No bubble  I think I will try the traditional method of seperating the trichomes dry next. If I can find some fine screen. I don't think the blender method is capable of such a pure extraction as to get bubble hash but I could be wrong.


----------



## Hick (Jul 20, 2008)

tokemon said:
			
		

> No bubble  I think I will try the traditional method of seperating the trichomes dry next. If I can find some fine screen. I don't think the blender method is capable of such a pure extraction as to get bubble hash but I could be wrong.
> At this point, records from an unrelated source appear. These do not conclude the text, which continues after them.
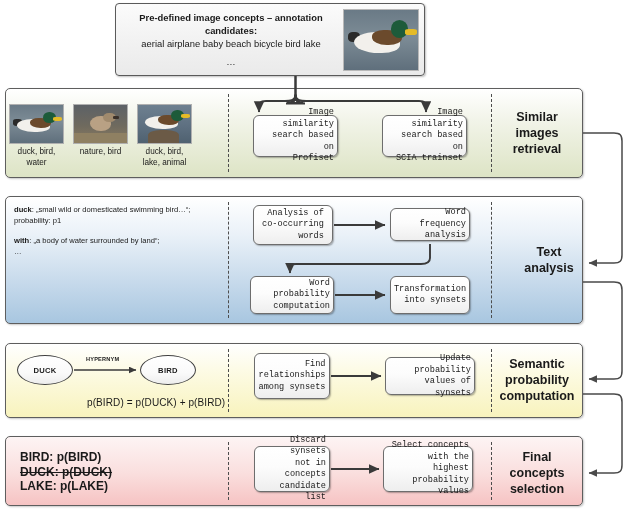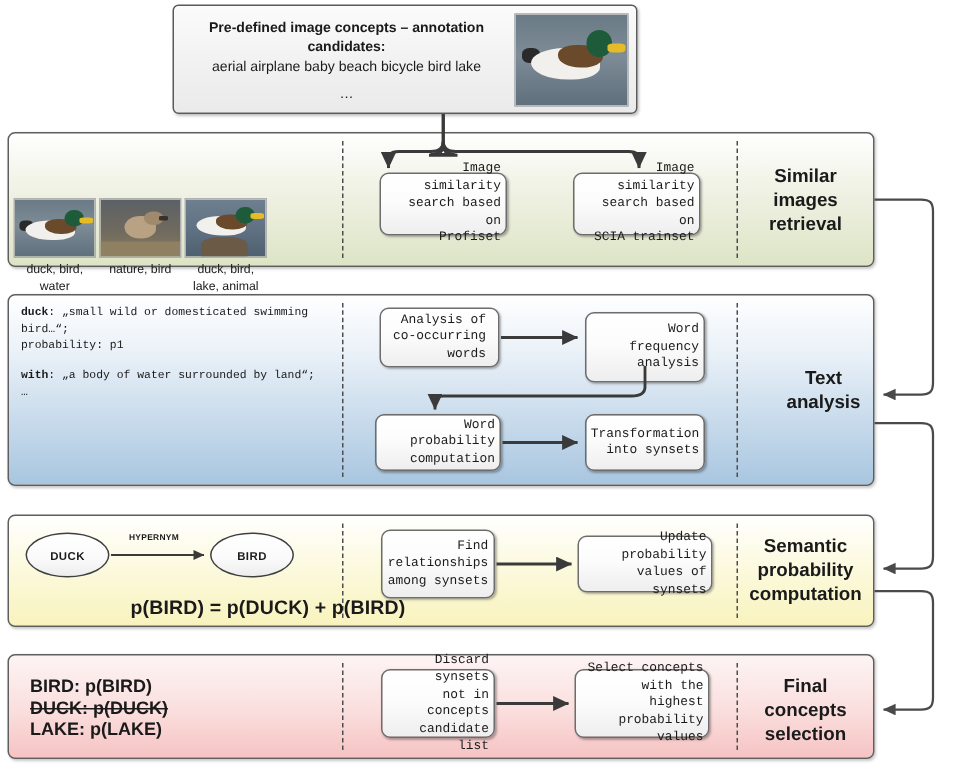--- a/index.html
+++ b/index.html
@@ -123,21 +123,20 @@
     line-height: 11px;
     margin-top: 2px;
     white-space: pre-line;
   }
 
   
   #definitions {
     left: 14px; top: 204px; width: 205px;
     font-size: 7.6px;
     line-height: 11.2px;
-    font-family: Liberation Mono, monospace;
   }
   #definitions .defblk { margin-bottom: 8.5px; }
   #definitions b { font-weight: bold; }
 
   
   .ellipse {
     border: 1.2px solid #404040;
     border-radius: 50%;
     background: linear-gradient(to bottom, #ffffff 0%, #fafafa 60%, #ededed 100%);
     font-size: 7.6px;
@@ -146,22 +145,22 @@
     display: flex;
     align-items: center;
     justify-content: center;
   }
   #hypernym-label {
     font-size: 5.6px;
     font-weight: bold;
     letter-spacing: 0.2px;
   }
   #prob-formula {
-    font-size: 13px;
-    font-weight: bold;
+    font-size: 10px;
+    font-weight: normal;
     letter-spacing: 0.1px;
   }
 
   
   #concept-list {
     left: 20px; top: 450px; width: 190px;
     font-size: 12px;
     font-weight: bold;
     line-height: 14.5px;
   }
@@ -222,21 +221,21 @@
       <div class="duck-back"></div>
       <div class="duck-head"></div>
       <div class="duck-bill"></div>
     </div>
   </div>
 
   <div class="abs band" id="band-similar"></div>
   <div class="abs divider" style="left:228px; top:94px; height:78px;"></div>
   <div class="abs divider" style="left:491px; top:94px; height:78px;"></div>
 
-  <div class="abs" style="left:8px; top:104px; width:185px; display:flex; justify-content:flex-start;margin-top:28px;">
+  <div class="abs" style="left:8px; top:104px; width:185px; display:flex; justify-content:space-between;">
     <div class="thumb-item" style="width:57px;">
       <div class="thumb-img">
           <div class="ph duck-water"></div>
           <div class="duck-tail"></div>
           <div class="duck-body"></div>
           <div class="duck-back"></div>
           <div class="duck-head"></div>
           <div class="duck-bill"></div>
         </div>
       <div class="thumb-cap">duck, bird,
@@ -290,21 +289,21 @@
     </div>
     <div>
       <div><b>with</b><span>: „a body of water surrounded by land“;</span></div>
       <div>…</div>
     </div>
   </div>
 
   <div class="abs pbox" style="left:253px; top:205px; width:80px; height:40px; white-space:pre-line;">Analysis of
 co-occurring
 words</div>
-  <div class="abs pbox" style="left:390px; top:208px; width:80px; height:47px; white-space:pre-line;">Word frequency
+  <div class="abs pbox" style="left:390px; top:208px; width:80px; height:33px; white-space:pre-line;">Word frequency
 analysis</div>
   <div class="abs pbox" style="left:250px; top:276px; width:84px; height:38px; white-space:pre-line;">Word probability
 computation</div>
   <div class="abs pbox" style="left:390px; top:276px; width:80px; height:38px; white-space:pre-line;">Transformation
 into synsets</div>
 
   <div class="abs section-title" style="left:507px; top:240px; width:84px; height:40px; flex-direction:column;">
     <span>Text</span>
     <span>analysis</span>
   </div>

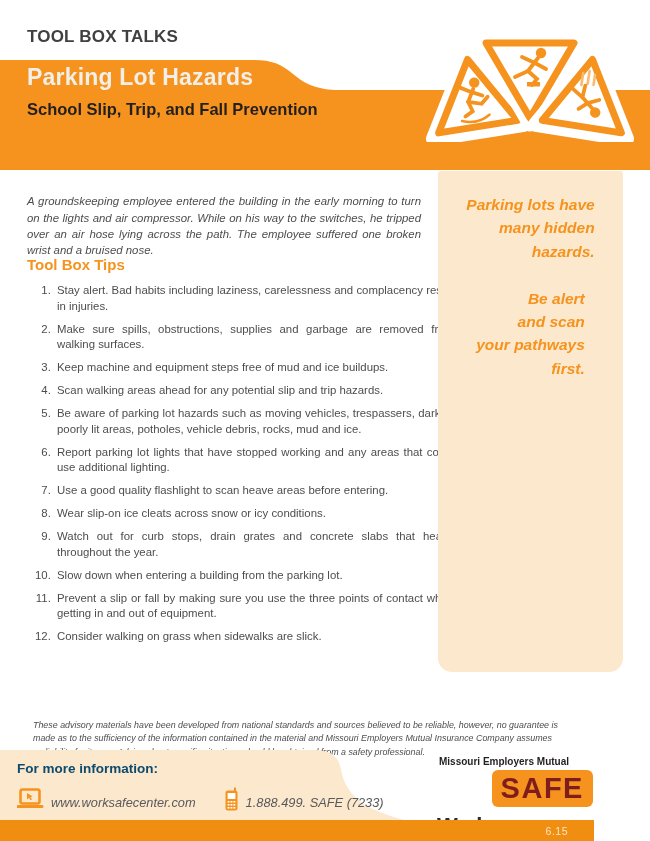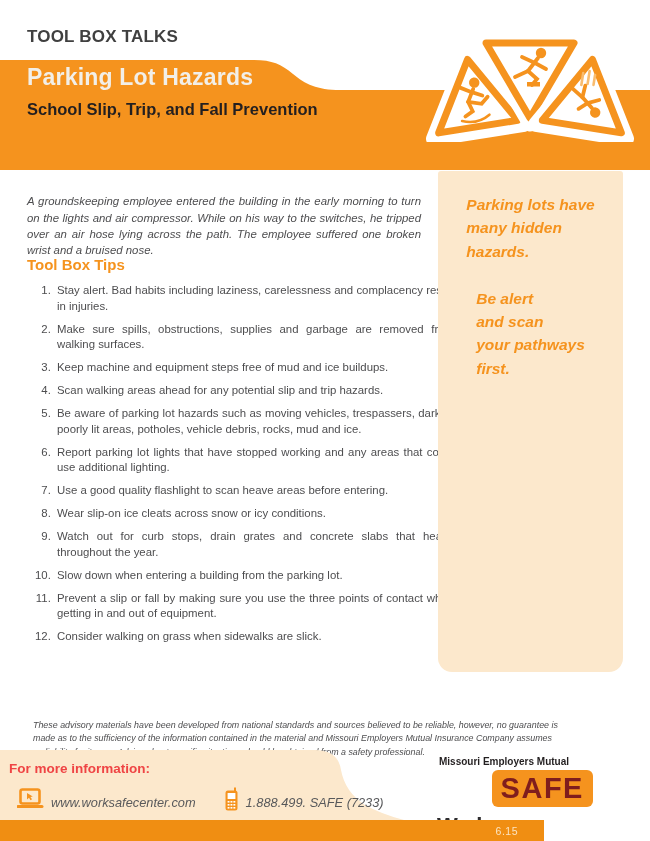--- a/index.html
+++ b/index.html
@@ -40,33 +40,33 @@
   }
   .tips-list li{margin:0 0 7.5px 0;padding-left:3px;}
   
   .sidebar{
     position:absolute;left:438px;top:171px;width:185px;height:501px;
     background:#fce8cc;border-radius:3px 3px 14px 14px;
     display:flex;flex-direction:column;align-items:center;
     box-sizing:border-box;padding:22px 14px 0 14px;
   }
   .sidebar p{
-    margin:0 0 24px 0;text-align:left;white-space:pre-line;
+    margin:0 0 24px 0;text-align:right;white-space:pre-line;
     font-size:15.5px;font-weight:bold;font-style:italic;color:#f5931e;line-height:1.5;
   }
   
   .disclaimer{
     position:absolute;left:33px;top:710px;width:530px;
     font-size:8.9px;font-style:italic;color:#4d4d4f;line-height:1.52;
   }
   
   .footer-blob-svg{position:absolute;left:0;top:750px;width:420px;height:70px;}
   .info-label{
-    position:absolute;left:9px;top:761px;
-    font-size:13.5px;font-weight:bold;color:#ef4444;
+    position:absolute;left:17px;top:761px;
+    font-size:13.5px;font-weight:bold;color:#0c4a6e;
   }
   .contact-row{
     position:absolute;left:17px;top:785px;width:370px;height:28px;
     display:flex;align-items:center;gap:7px;
   }
   .contact-text{
     font-size:12.8px;font-style:italic;color:#58595b;margin-top:7px;
   }
   .contact-gap{width:14px;}
   .brand{position:absolute;left:437px;top:756px;width:200px;}
@@ -82,21 +82,21 @@
     display:inline-block;background:#f5931e;color:#7f1d1d;border-radius:6px;
     font-size:29px;font-weight:bold;letter-spacing:1.5px;line-height:1;
     padding:4px 9px 4px 9px;
   }
   .logo-tail{
     position:absolute;left:36px;bottom:-9px;width:0;height:0;
     border-left:8px solid transparent;border-right:8px solid transparent;
     border-top:10px solid #f5931e;
   }
   .bottom-bar{
-    position:absolute;left:0;bottom:0;width:544px;height:21px;background:#f08e12;
+    position:absolute;left:0;bottom:0;width:594px;height:21px;background:#f08e12;
     display:flex;align-items:center;justify-content:flex-end;
   }
   .page-number{
     font-size:10.5px;color:#fbe4c2;margin-right:26px;letter-spacing:.5px;
   }
 </style>
 </head>
 <body>
 
 <div class="page">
  I think the blender "beats" the material too much, pulverizes it. You recover too much veg material to expect "bubble"..


----------



## [email protected] (Jul 20, 2008)

so any tips on geting it the purest quality? it sounds similar to bubble hash method without the bubblebags. i thought my buddy made it a way like you did and his bubbled but idk? will a golden coffee filter and some regular one provide a purer quality? lots of quistions i just like to know what im geting myself into ya kno. thanks


----------



## Hick (Jul 20, 2008)

I have a 7 bag kit. I usually only run 5.
 I've found that by simply stirring the ice water/material mix with a wooden spoon, and running that through the bags. I return a good/excellent quality hash, with one screen yeilding a batch of _pure bubble_. I'll then run the same batch a second time, useing a cordless drill and paint stirrer for 10-15 minutes, and filter it. Still great quality, but never the pure bubble.


----------



## tokemon (Jul 20, 2008)

So how much weed do I need to use to get enough hash to make it worth while? Like 4 or 5 grams of good bubble.


----------



## Hick (Jul 21, 2008)

..last bag run I did was probably...8 oz of pretty high-grade trim. I yielded about 3 g of pure bubble, and about 20 g of hash.


----------



## [email protected] (Jul 21, 2008)

man got kotton mouth before i even wake and baked thinkin of some fine bubble hash... its starting to get a dry of sensi around so i might have to pic of oz or 2 of b grade to try this, mann i love hash.. so does this method taste alot better then iso oil? you can cure this method of hash too right?


----------



## FlndrzFlash (Jul 21, 2008)

Does anyone save males for use in making hash?


----------



## Hick (Jul 21, 2008)

Unless it is an _"exceptional"_ male specimen, it won't have trichomes, without trichomes, hash is not an option.

ps.. If you have a male, laden with trich's.... BREED it to your best fem..


----------



## Driphuse (Aug 4, 2008)

I plan on trying the gumby method with my trimmings. well, it's actually quite similar to what you did. I hope it'll work well for me.

here's the youtube guide: hXXp://www.youtube.com/watch?v=8kbCtKE2Ghk 

(just in case you haven't heared of it yet.)


----------